It has been a year since the National Trust announced sweeping redundancies, a move it said was vital to protect the charity from a projected £200m loss due to Covid-19. The redundancies came as part of a wider restructuring, designed in part to reduce the costs of running its historic houses. However, the Trust’s latest annual accounts call into question the need for such significant job losses. Far from making a loss, it ended the financial year 2020/21 richer than ever.
What the Trust calls its “primary measure of financial performance”, its Operating Margin, was 19.8% during the pandemic, not much less than its average margin in good years. It is true total income declined significantly, from £680m to £507m. But there were also reductions in spending that would have occurred had properties been open as normal, such as seasonal staff. A pause of £85m of conservation projects helped bring total expenditure down to £514m (from £699m the year before). The furlough scheme provided a cushion of almost £50m, and membership income remained stable, at £267m. Shrewd investment decisions, and the stock market’s recovery, have seen the endowment perform well, against the Trust's expectations at the beginning of the pandemic. In all, the total funds stand at £1.46bn, an increase of £175m on the year before.
Moreover, these figures were achieved before the full savings of the restructuring have made a dent in the Trust’s bottom line. In fact, this year the regular staff costs increased, mainly due to redundancy costs of £22.3m. Those who lost their jobs will be disappointed—but perhaps not surprised—to find that the number of the Trust’s most highly paid staff, those whose salary and benefits exceed £60,000, has increased too.
Some suspected the Trust of using the pandemic as a pretext for long-held plans to make its historic houses, the most expensive part of its portfolio, cheaper to run. A leaked Trust “vision paper” proposing a wholesale restructuring of its historic houses was written in May, less than two months after the first lockdown. It felt surprisingly well formed. This document, dismissed by the Trust's chief executive Hilary McGrady as a “starter for ten” discussion paper, spoke dishearteningly of “flexing our mansion offer”, and “rationalising” (for which read, reduce) the number of items on display.

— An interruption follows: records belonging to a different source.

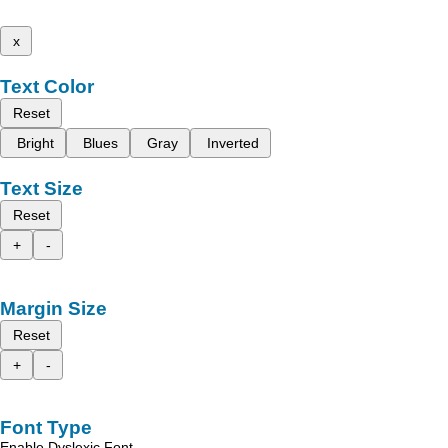
x
Text Color
Reset
Bright
Blues
Gray
Inverted
Text Size
Reset
+
-
Margin Size
Reset
+
-
Font Type
Enable Dyslexic Font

And might the restructuring yet end up costing the Trust more than it was worth? We have just had a staycation summer like no other, and unprecedented demand for the kind of heritage attractions the Trust does so well. But those wanting to visit the Trust’s properties are finding many of them to be less accessible than they used to be. Peckover House in Wisbech, previously open for self-guided visits, must now be booked in advance for guided tours only available at 11am and 1pm, Thursday to Monday. How many visitors and cream tea buyers is the Trust missing out on? And when it does try to rehire staff, what will the extra costs of rising wages be?

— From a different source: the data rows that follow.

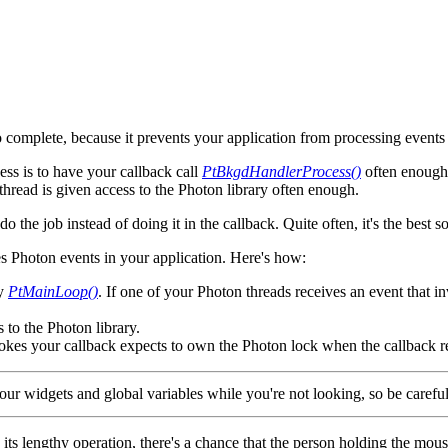
o complete, because it prevents your application from processing events
ess is to have your callback call
PtBkgdHandlerProcess()
often enough 
thread is given access to the Photon library often enough.
the job instead of doing it in the callback. Quite often, it's the best sol
s Photon events in your application. Here's how:
by
PtMainLoop()
. If one of your Photon threads receives an event that i
 to the Photon library.
vokes your callback expects to own the Photon lock when the callback r
ur widgets and global variables while you're not looking, so be careful
g its lengthy operation, there's a chance that the person holding the mo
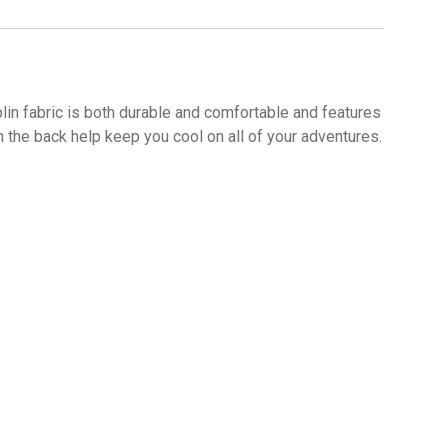
n fabric is both durable and comfortable and features
in the back help keep you cool on all of your adventures.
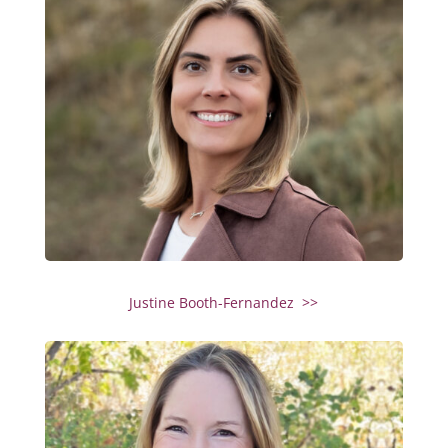
Justine Booth-Fernandez >>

Few will blame the Trust’s leadership for feeling the need to take drastic measures at the start of the pandemic. However, the speed with which the restructuring was implemented seems, in hindsight, both panicked and unnecessary. In all, 1,767 staff lost their jobs. For many, the process was a brutal one. Some were dismissed with barely any notice. For others, losing a job also meant losing a home. In the end, the Trust weathered the storm. Those cast adrift have every right to feel aggrieved.